I might pick it up again in the future without the Twitter integrations. Hopefully this article will be useful for you, regardless of my choice!
I think Webmentions are cool because they are a proper web standard, so I’ve been keen to get them going on my site—especially after I burned it to the ground and replaced it with an instance of Hylia.
I’ve had Max’s tutorial bookmarked for ages and it is a fantastic resource. I basically followed it to the letter, with a couple of modifications to match the code style of this site. If you’re looking to implement yourself, definitely head over to his site.
I did do the implementation with a PR, though, so if you want to see the code that I implemented, check it out.
A basic implementation permalink
This implementation that I’ve added is rough as hell, but it’s a good starting point. I really want to improve the rebuild setup and also post Webmentions from my site as replies to other folks blogs. I’ll certainly be using Remy’s project for that.
For the builds, I have IFTTT running a Netlify hook every hour, on the hour. It’ll do for now, but if anyone has any tricks for a slicker process, let me know.
I’ve also got Bridgy on the go to pull in likes and replies from Twitter. That service was very easy to implement. Very handy indeed.
User experience and barrier to entry permalink
Something that I can't stop thinking about with Webmentions is that the barrier to entry is very high. I’ve been making websites for a long time and it certainly had me sweating. I’m also a very confident developer who grinds through being stuck, so I do worry about how easy it would be for folks to drop-off and implement a nasty comments system like Disqus when they get stuck, if they’re not super confident.

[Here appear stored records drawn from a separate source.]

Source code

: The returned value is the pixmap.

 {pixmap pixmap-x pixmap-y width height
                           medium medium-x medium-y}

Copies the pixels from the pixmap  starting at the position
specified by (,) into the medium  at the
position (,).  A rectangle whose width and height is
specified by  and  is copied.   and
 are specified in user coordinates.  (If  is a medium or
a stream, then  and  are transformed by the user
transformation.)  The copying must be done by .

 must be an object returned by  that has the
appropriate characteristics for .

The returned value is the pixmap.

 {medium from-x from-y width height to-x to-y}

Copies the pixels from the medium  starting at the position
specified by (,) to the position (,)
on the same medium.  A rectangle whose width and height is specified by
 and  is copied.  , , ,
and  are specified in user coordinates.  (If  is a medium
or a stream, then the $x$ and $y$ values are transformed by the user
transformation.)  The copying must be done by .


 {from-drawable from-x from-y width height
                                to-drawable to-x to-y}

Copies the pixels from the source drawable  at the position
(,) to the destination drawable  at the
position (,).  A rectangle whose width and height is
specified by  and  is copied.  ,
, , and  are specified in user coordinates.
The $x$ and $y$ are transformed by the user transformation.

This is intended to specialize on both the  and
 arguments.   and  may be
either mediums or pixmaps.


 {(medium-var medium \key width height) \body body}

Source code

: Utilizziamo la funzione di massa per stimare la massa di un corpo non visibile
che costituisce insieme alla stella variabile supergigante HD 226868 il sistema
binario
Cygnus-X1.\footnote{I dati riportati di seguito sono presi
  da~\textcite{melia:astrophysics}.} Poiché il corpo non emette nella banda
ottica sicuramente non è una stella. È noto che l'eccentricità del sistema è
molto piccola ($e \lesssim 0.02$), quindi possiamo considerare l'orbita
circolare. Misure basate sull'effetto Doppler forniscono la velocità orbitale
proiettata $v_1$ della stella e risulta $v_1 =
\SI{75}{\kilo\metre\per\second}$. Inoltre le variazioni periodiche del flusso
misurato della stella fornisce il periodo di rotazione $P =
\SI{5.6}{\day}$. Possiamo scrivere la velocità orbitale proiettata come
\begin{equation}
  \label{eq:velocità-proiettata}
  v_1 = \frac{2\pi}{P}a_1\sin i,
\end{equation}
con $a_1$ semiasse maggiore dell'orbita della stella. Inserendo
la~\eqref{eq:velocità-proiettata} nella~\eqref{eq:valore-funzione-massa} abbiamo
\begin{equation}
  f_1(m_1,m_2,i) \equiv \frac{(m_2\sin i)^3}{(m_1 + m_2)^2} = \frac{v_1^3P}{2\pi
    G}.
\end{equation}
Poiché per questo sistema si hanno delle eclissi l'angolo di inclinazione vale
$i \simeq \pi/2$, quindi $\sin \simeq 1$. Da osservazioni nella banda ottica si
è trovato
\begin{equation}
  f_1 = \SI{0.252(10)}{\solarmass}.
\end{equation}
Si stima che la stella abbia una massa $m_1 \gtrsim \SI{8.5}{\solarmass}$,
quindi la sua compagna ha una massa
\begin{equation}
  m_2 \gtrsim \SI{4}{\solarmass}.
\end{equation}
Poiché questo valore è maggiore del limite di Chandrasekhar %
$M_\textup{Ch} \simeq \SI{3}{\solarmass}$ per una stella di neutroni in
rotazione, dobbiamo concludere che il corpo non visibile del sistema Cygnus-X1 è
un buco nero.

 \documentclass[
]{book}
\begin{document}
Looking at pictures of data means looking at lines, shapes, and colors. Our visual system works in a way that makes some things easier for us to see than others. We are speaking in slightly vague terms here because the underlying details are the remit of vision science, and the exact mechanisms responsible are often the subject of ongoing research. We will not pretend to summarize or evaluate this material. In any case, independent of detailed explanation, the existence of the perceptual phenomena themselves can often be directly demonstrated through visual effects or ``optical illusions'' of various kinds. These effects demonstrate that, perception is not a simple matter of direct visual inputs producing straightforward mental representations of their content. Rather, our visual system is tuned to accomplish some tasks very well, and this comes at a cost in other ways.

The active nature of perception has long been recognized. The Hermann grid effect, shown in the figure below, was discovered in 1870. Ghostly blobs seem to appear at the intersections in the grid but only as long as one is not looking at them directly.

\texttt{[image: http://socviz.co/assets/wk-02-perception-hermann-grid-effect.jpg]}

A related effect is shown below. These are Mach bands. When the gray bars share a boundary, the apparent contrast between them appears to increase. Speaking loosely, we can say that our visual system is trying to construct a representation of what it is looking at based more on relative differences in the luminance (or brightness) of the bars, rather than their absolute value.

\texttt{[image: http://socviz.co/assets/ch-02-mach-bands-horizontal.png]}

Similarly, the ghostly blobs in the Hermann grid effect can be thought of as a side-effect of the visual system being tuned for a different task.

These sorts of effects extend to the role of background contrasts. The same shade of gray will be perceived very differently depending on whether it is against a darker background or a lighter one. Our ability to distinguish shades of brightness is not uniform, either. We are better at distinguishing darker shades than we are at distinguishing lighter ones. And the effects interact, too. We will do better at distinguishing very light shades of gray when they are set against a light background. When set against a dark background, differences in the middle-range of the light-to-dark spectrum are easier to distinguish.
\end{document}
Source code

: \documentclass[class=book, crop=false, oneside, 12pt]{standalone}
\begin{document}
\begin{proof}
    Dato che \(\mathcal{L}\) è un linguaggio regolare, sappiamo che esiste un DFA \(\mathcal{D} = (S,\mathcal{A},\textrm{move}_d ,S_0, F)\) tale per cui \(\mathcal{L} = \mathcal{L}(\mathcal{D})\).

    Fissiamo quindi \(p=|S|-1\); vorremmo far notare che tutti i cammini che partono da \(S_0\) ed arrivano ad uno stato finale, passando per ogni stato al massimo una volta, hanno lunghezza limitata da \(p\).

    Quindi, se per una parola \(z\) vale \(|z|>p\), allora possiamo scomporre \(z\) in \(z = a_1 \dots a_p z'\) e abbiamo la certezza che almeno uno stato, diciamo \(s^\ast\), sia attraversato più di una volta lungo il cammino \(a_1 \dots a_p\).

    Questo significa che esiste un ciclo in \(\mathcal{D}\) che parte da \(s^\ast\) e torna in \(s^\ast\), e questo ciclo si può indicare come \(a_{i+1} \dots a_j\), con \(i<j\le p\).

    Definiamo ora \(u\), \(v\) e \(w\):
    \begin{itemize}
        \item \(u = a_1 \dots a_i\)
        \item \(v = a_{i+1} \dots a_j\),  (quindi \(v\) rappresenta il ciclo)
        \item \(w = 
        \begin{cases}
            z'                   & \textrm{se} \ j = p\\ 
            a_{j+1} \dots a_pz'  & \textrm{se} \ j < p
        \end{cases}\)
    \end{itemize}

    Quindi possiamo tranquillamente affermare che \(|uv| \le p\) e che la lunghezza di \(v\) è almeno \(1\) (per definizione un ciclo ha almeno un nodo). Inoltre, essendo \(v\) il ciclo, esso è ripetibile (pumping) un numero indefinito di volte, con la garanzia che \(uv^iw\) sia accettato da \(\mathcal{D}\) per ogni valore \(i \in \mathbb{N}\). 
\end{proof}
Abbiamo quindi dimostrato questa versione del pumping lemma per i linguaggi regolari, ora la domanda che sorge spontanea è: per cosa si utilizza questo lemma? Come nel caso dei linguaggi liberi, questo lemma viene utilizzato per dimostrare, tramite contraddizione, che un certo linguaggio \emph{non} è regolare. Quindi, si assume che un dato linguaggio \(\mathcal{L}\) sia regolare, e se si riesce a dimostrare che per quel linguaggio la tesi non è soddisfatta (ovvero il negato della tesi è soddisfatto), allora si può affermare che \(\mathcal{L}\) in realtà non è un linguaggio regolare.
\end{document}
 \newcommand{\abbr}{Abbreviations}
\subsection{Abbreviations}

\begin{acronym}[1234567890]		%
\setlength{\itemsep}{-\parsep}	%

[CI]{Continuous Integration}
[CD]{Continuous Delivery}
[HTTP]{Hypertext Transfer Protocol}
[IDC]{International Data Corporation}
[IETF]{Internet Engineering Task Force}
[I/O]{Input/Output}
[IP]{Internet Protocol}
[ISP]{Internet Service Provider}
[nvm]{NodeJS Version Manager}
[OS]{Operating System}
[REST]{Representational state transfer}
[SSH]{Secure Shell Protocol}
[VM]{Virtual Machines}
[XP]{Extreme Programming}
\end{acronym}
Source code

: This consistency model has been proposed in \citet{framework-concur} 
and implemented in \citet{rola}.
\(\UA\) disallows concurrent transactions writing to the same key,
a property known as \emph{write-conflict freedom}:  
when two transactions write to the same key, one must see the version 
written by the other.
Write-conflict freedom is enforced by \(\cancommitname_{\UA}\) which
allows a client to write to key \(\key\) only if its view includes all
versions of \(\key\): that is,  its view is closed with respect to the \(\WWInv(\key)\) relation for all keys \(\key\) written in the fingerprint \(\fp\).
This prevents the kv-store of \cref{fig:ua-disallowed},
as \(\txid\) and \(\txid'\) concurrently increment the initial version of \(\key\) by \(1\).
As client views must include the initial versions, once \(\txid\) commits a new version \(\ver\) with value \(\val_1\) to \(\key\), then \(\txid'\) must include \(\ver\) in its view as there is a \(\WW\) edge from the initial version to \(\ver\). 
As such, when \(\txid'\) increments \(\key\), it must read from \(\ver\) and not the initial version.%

I think the user experience for users manually posting their Webmentions to websites is pretty shit too, but as it stands, we don’t really have any other options other than a crappy little
<input /> at the end of our pages.
With both of those issues, I would love it if a group of us got our heads together and worked out ways to both reduce the barrier to entry and consider the user experience of posting Webmentions. Jump into my Webmentions if that sounds like something you’d like to do.
One thing you could do to help is blog about implementing Webmentions on your site. If it wasn’t for Max, I probably wouldn’t have bothered, so your input about your context will be valuable. I can promise that.
This has been fun and it certainly kept me entertained on the long journey to Brighton.
I imagine folks are wondering if I’m going to implement this stuff on Hylia. I’m not going to do that quite yet because my implementation is rough, so I think it’d cause people more headaches. Maybe after some more thought and work, I can write some helpful docs or a very specific Hylia tutorial.
Anyway, you can now comment on any post, note or link!